• **THE DATA**:
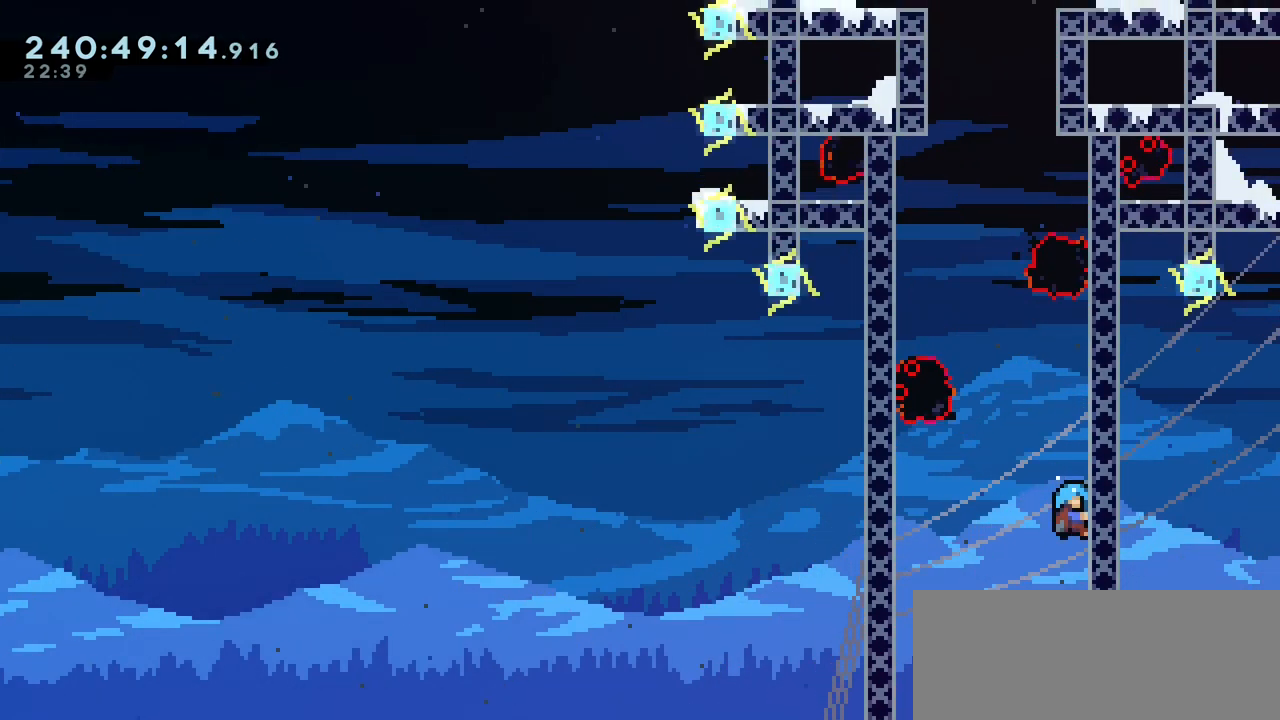
{"keys": [], "events": [[17, "grab", "up"], [17, "jump2", "down"], [417, "jump2", "up"], [450, "left", "up"]]}
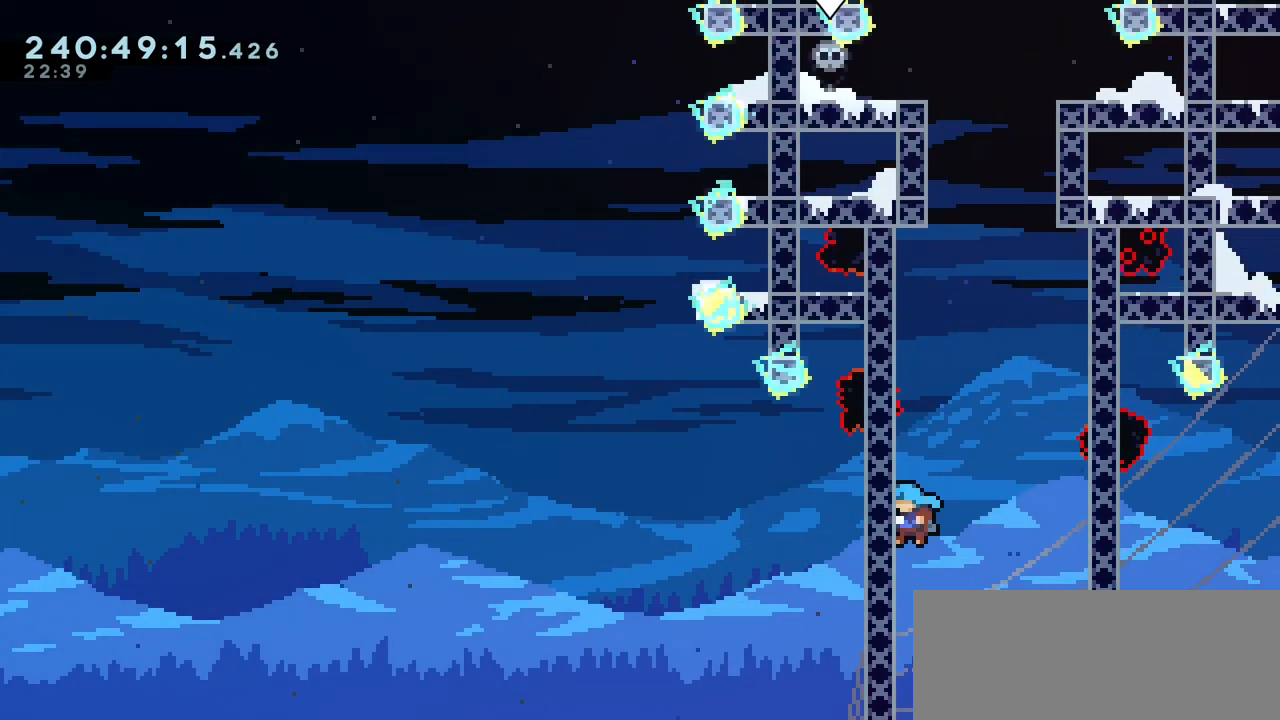
{"keys": ["grab", "left", "up"], "events": [[17, "jump2", "down"], [50, "left", "down"], [233, "jump2", "up"], [317, "grab", "down"], [417, "up", "down"]]}
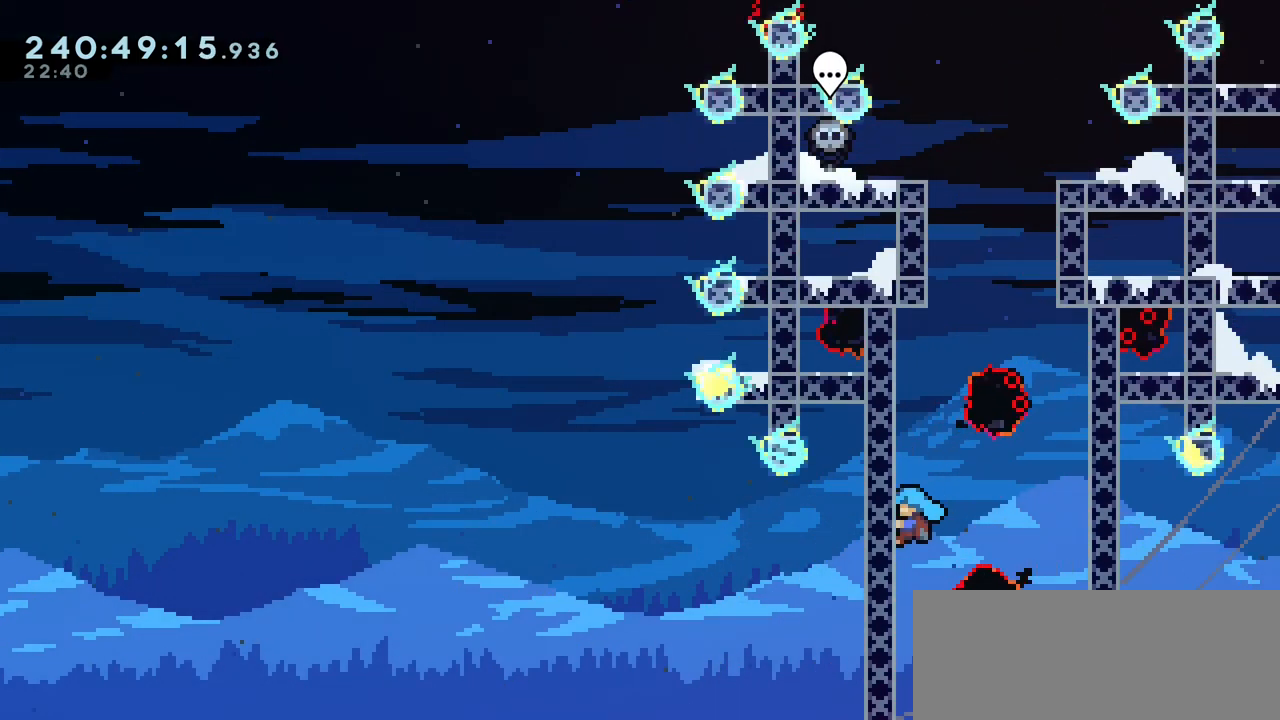
{"keys": ["jump2", "right"], "events": [[117, "left", "up"], [183, "grab", "up"], [200, "up", "up"], [233, "right", "down"], [267, "jump2", "down"]]}
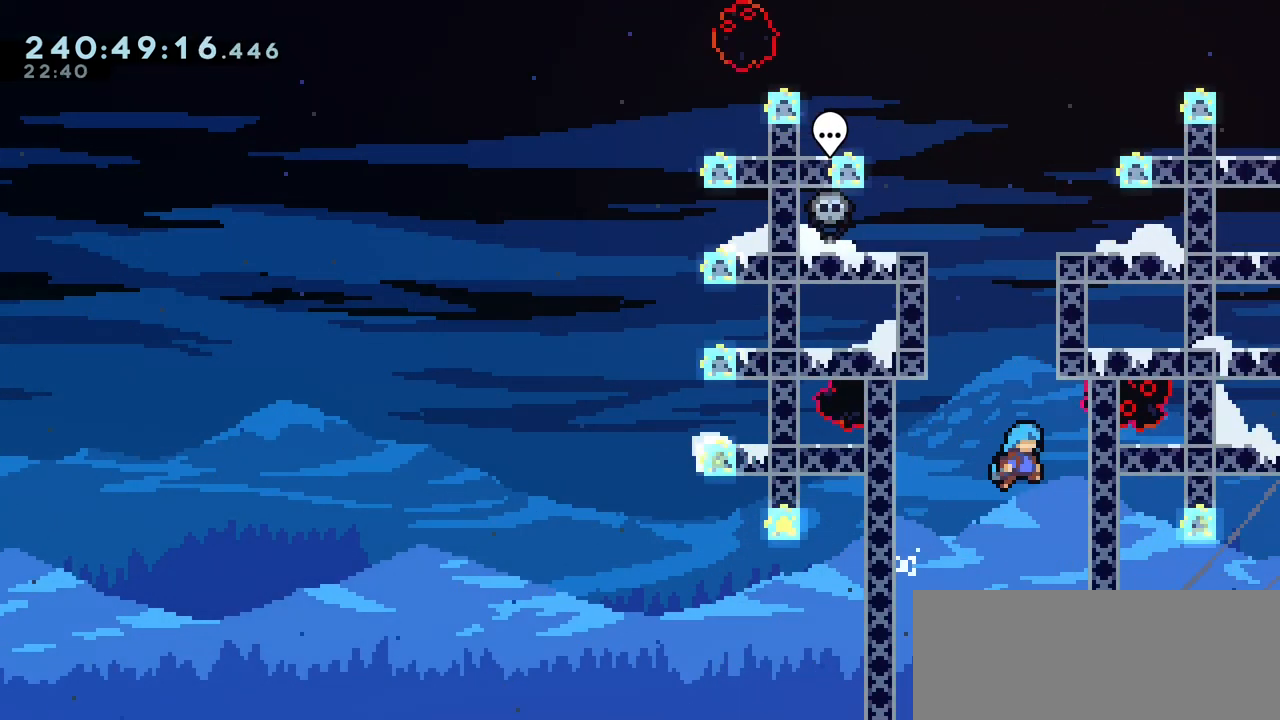
{"keys": ["grab", "left"], "events": [[33, "jump2", "up"], [133, "grab", "down"], [233, "up", "down"], [317, "right", "up"], [417, "left", "down"], [417, "up", "up"]]}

• **EXERCISE OBJECTIVE**: Everything in the listing above except the pictures should be duplicated exactly.

• **RESPONSE**:
{"keys": [], "events": [[17, "grab", "up"], [17, "jump2", "down"], [417, "jump2", "up"], [450, "left", "up"]]}
{"keys": ["grab", "left", "up"], "events": [[17, "jump2", "down"], [50, "left", "down"], [233, "jump2", "up"], [317, "grab", "down"], [417, "up", "down"]]}
{"keys": ["jump2", "right"], "events": [[117, "left", "up"], [183, "grab", "up"], [200, "up", "up"], [233, "right", "down"], [267, "jump2", "down"]]}
{"keys": ["grab", "left"], "events": [[33, "jump2", "up"], [133, "grab", "down"], [233, "up", "down"], [317, "right", "up"], [417, "left", "down"], [417, "up", "up"]]}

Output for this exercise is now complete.